Yamauchi’s surname is attracting attention in her adopted homeland. Meanwhile, a Britain awaiting the return of Paula Radcliffe from maternal duties will wonder whether the former Miss Myers can use her insider knowledge to fill the biggest void of all in the World Championships in Osaka, Japan — where the searing heat and high humidity will have a huge bearing on the result.
Yamauchi, who is on leave from the Foreign Office until after the Beijing Olympics, knows the chances are slim and the standard vertiginous. “One of my Tokyo club-mates who I train with ran 2 hours 24 minutes on her debut and she is only a reserve,” she said. “Had Mizuki Noguchi been there she wouldn’t even have been first reserve! The quality is there, but the weather will make a lot of difference. Championship races are always slower and this certainly will be. People like me, part way down the field on paper, have more chance than in any regular city marathon. There will be surprises and I hope I’m one of them.”
It is alarming that the likes of Noguchi have decided to skip the World Championships because of the conditions, but it does create more opportunities for those whose bodies can withstand the heat that reached a record 40C in Japan recently.
Yamauchi, a 34-year-old who has lived in Japan for six years, was eighteenth two years ago in Helsinki, but is in better shape this time. Sixth place in the London Marathon was a milestone on the road to heightened optimism and her best time is now 2hr 25min 13sec. That, she expects, would win gold on Sunday week, the last day of the championships, but it will not be that simple.

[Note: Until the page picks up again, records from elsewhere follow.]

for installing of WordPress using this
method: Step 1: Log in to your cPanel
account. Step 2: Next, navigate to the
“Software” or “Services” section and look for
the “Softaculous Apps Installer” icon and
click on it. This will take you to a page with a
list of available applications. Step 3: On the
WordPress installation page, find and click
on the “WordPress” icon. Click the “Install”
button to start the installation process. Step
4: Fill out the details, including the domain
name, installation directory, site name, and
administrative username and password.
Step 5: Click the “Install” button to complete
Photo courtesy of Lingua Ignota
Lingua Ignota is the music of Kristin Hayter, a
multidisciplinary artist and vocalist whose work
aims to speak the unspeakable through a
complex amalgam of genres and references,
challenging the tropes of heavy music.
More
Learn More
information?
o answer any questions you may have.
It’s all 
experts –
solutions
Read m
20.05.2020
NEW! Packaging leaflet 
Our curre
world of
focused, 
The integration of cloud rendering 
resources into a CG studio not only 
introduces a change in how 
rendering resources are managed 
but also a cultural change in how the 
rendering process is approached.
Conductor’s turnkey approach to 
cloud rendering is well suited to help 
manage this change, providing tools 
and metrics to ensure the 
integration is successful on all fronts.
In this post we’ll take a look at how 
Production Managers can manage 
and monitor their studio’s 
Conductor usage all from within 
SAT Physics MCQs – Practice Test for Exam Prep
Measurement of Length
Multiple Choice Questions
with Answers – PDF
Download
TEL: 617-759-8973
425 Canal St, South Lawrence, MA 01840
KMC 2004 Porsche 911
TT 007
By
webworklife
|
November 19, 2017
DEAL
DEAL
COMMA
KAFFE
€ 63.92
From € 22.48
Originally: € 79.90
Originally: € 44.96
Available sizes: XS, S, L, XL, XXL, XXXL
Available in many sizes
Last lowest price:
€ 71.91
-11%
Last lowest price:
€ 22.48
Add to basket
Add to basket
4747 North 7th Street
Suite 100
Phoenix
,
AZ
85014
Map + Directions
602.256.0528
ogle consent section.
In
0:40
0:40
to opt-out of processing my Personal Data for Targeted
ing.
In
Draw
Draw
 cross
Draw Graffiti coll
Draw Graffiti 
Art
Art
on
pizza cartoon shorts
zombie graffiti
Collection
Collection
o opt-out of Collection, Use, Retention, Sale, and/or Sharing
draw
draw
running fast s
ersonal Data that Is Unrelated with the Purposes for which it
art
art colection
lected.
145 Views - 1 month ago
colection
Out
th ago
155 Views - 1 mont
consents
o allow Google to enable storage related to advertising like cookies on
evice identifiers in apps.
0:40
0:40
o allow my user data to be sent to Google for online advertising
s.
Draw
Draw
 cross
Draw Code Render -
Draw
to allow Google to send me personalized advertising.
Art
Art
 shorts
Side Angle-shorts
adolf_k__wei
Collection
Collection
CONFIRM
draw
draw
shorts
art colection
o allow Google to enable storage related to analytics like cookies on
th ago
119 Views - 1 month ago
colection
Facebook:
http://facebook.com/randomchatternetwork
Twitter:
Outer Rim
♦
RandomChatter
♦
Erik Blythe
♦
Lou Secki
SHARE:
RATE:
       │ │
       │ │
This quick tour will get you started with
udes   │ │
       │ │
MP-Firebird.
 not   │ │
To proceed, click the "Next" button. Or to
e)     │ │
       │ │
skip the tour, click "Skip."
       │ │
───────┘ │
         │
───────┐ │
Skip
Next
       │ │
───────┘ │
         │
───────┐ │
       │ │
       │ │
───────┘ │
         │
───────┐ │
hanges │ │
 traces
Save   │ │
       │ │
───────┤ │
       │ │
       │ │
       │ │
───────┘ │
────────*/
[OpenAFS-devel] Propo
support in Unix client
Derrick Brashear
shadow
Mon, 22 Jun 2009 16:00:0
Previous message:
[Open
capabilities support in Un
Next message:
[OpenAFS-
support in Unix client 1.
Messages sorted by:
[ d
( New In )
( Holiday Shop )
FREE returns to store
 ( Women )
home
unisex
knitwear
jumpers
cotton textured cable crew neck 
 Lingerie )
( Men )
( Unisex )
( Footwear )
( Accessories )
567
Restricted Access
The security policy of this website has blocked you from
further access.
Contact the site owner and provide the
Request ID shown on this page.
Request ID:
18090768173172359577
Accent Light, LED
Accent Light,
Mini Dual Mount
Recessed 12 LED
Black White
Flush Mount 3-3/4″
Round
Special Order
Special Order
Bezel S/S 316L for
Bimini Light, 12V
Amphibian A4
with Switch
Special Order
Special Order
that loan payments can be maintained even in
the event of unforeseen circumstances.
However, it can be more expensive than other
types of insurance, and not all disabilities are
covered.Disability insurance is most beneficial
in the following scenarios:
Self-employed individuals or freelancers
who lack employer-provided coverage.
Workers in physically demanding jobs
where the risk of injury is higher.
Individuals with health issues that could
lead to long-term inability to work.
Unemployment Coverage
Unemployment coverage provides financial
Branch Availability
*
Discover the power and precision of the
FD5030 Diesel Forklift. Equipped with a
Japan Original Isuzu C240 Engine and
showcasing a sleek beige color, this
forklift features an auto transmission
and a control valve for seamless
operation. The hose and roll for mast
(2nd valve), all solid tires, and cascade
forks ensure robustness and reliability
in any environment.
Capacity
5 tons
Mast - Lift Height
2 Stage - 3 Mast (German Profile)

“Osaka is a bit warmer than Tokyo and more humid because it is positioned in a natural basin,” she said. “A lot of distance runners in Japan move to the north of the country or to one of the northern islands in summer to get away from the heat. Many go abroad to escape it. None stay in low-lying areas like Osaka.” Which might make you wonder quite how the World Championships happen to be taking place there in August.
Yamauchi has joined the exodus but has also tailored her training to fit the 7am start time. “I have just spent a month in St Moritz — for the high altitude first, but also because it’s cooler. You can run in the early morning or late evening, but the humidity is such that even normal life can be very draining.
“Since I’ve been back from St Moritz I’ve been getting into the habit of getting up at 3am, breakfasting at 4am and running at 5am. I thought it would be quiet, but you wouldn’t believe how many people there are, cycling, jogging, walking, skateboarding, playing golf because the rest of the day is so hot.”
Yamauchi has long been overshadowed by the nation’s love-in with Radcliffe, but she believes that in normal conditions she is now in 2hr 23min shape. She has had the benefit of running most of the course, which she describes as fast with few hills and scenic sections but for a loop around Osaka castle, and there will also be support from the public.
“Athletics is very popular and the marathon is the most popular event,” she said. “The Japanese have high expectations. The ticket prices are high, but in spite of that, the Japanese take pride in hosting an event, as they did at the World Cup, and they will turn out. I’ve got a Japanese surname so people generally here will give me a bit of support.”
Yamauchi, married to a lawyer named Shigetoshi, runs for the Second Wind club in Tokyo and will only arrive in Osaka on Thursday week, but advises her team-mates to “keep out of the summer” and “not do anything crazy”. She believes the marathon, the walks and the 10,000 metres will be dictated by the weather, but that the other events should pass off without the risk of dehydration or the times when “your body heats to a point where it will not function”. However, before anybody gets too encouraged by that appraisal she sounded another stark weather warning. “It might be windy too,” she said. “It’s the typhoon season here.”